A nova versão do regulamento foi divulgada nesta terça-feira (20) pela Federação de Futebol de Mato Grosso do Sul (FFMS) e confirmada oficialmente pela CBF. O documento atualizado deve ser publicado no site da entidade ainda nesta semana.
A alteração impacta diretamente clubes como Ivinhema e Pantanal, que agora poderão mandar seus jogos da primeira fase em seus próprios estádios. Antes da mudança, nenhuma praça esportiva de Mato Grosso do Sul atendia ao critério mínimo exigido, o que obrigaria os times a buscar mandos fora de suas cidades.

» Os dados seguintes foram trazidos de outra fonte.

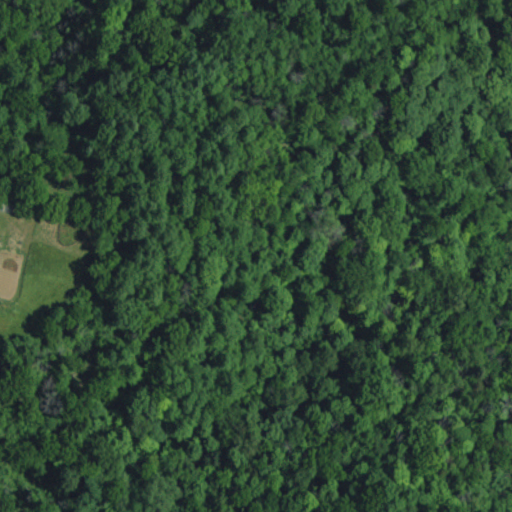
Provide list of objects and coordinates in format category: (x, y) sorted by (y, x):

Apesar do alívio inicial, a CBF manteve no regulamento a proibição do uso de arquibancadas provisórias em 2026. Além disso, a exigência de 4 mil lugares segue válida da segunda até a quarta fase da competição, o que ainda pode gerar dificuldades para clubes do Estado em caso de classificação.
Confira as exigências de capacidade por fase da Copa do Brasil 2026:
Primeira fase: 2 mil lugares
Segunda à quarta fase: 4 mil lugares
Quinta fase até as quartas de final: 10 mil lugares
Semifinais e final: 15 mil lugares
Na edição de 2025, a capacidade mínima já era de 4 mil torcedores desde a primeira fase, mas havia a possibilidade de instalação de arquibancadas provisórias. O recurso foi utilizado, por exemplo, pelo Operário-MS no duelo contra o Criciúma, no Estádio das Moreninhas, em Campo Grande.
Mesmo com a flexibilização inicial, o cenário segue desafiador para o futebol sul-mato-grossense. Atualmente, nenhuma praça esportiva do Estado possui liberação para receber público mínimo de 4 mil pessoas. O Operário-MS, que entra diretamente na segunda fase, e eventuais classificados como Ivinhema ou Pantanal, podem voltar a enfrentar o mesmo impasse adiante.
Na semana passada, o presidente da FFMS, Estevão Petrallás, já havia sinalizado que buscaria alternativas junto à CBF para evitar prejuízos aos clubes. Durante visita às obras do Estádio das Moreninhas, ele reforçou o compromisso da federação em encontrar soluções.
“A Federação tem a obrigação de ajudar os clubes. Quero buscar uma solução junto à CBF”, afirmou. Os confrontos e mandos de campo da primeira fase da Copa do Brasil 2026 ainda não foram sorteados pela entidade máxima do futebol brasileiro.